Theoretically, because gays aren't nearly as strictly self defined in gender roles vis a vis heterosexuals, they have a head start in reconciling and balancing issues of dominance and submission. Effiminate gay men are a real threat to insecure straight men because they threaten the straight male's definition of self as the dominant individual in male/female relationships, and their attendant need to compete like hell in order to dominate other men. The whole straight male culture is essentially based on dominance. Competent gays threaten the crap out of this culture, as do competent women of either orientation. The concept of equality, especially as Paul taught it concerning male/female, jew/gentile, slave/freeman is not actively sought. There's never any balance or equality. There's almost always only a hierarchy. The problem with this is that if you can't get out of that system you can't experience transcendance in creative expression, spirituality, or sexual relationships. As you say, maintaining takes precedence over mission.
It's no surprise to me that self accepting gays are reflexively punished and defined as bad gays. Given the above analysis, they are bad gays. They aren't properly submissive and completely threaten the ususal modus operandi of the straight male culture. Cultureswould be so much better off if straight men could somehow get out of the bondage of continually playing the dominance game.
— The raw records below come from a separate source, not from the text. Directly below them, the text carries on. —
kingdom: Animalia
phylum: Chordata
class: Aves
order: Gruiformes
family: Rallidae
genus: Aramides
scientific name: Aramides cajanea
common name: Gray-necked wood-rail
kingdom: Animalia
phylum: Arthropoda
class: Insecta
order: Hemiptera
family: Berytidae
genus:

I sometimes wonder if Paul didn't have his great conversion experience because Jesus knew His original eleven had some real issues with hierarchical pecking orders and dominance issues. Nothing like a wild card to change a poker hand. Gays are God's wild cards and we should be doing our best to change everyone's odds of winning. It's not a bad thing to be the jokers in God's deck of cards, and in a very real sense, gays actually do have the freedom to take on the role of any card in God's deck--even queens. PS, thanks for the plug.